Sometimes I forget how much my life has changed. It’s crazy to think about the person I used to be. Tonight as I was looking through some old things, I came across a bundle of letters from an ex-boyfriend. I found myself actually confused as I read through some of the letters, as he kept telling me “life is good”, “I hope you’re not overworking yourself too much while I’m gone”, “don’t stress!”, etc. These phrases kept appearing in the letters, and then it hit me. I remembered the person I used to be before I wholly surrendered my life to Jesus.
Worry and stress were close friends of mine back in the day. I was always worried about finances for college. I was constantly worrying about my future, which by the way I had entirely planned out. As much as I wanted to not stress and worry I just couldn’t seem to shake the habit. My stress even led to chronic daily headaches, expensive medications, and frequent trips to the neurologist. I felt as if I were a slave to my worry and stress. Other people often noticed it and, much like my boyfriend at the time, tried to encourage and calm me down. Even though I believed in the Lord and what had been done for me, I wasn’t living my life as if I believed His promises. To be honest, I don’t know that I did believe God’s promises to me when it came to controlling my own life. I felt as if I had to create my future; as if I had to plan every step.
In his heart a man plans his course, but the Lord determines his steps. -Proverbs 16:9
What beautiful truth this is from our Father! When I decided to allow God to take the driver seat of my life, I was literally in shock and awe as my worry and stress was transformed into peace; trust in the Lord to fully provide for me. Life is so much more joyful when we realize we do not have to worry, we do not have to stress. Our God determines our steps.

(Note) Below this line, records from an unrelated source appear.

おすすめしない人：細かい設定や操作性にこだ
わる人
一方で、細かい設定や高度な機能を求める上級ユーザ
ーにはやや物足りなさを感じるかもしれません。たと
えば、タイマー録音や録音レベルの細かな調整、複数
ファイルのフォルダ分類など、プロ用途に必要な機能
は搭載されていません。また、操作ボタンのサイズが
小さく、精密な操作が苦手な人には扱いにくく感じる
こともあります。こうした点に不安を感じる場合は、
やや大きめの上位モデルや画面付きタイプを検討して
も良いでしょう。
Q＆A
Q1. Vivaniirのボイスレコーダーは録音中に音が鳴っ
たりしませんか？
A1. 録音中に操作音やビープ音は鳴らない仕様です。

Here I am almost 4 years after those letters were written, writing this blog. Here I am preparing for an 11 month mission trip in which I have no idea how the financial support will come in, who my teammates will be, or what specific mission work I’ll be doing in each country. The Kara who was receiving those letters would be in extreme panic mode right about now! While there are moments when I may feel stressed, a little overwhelmed or even worrisome, I have the constant comfort that only Jesus can bring. I do not have to remain in a state of worry or stress because I can find peace in Jesus Christ, my Savior.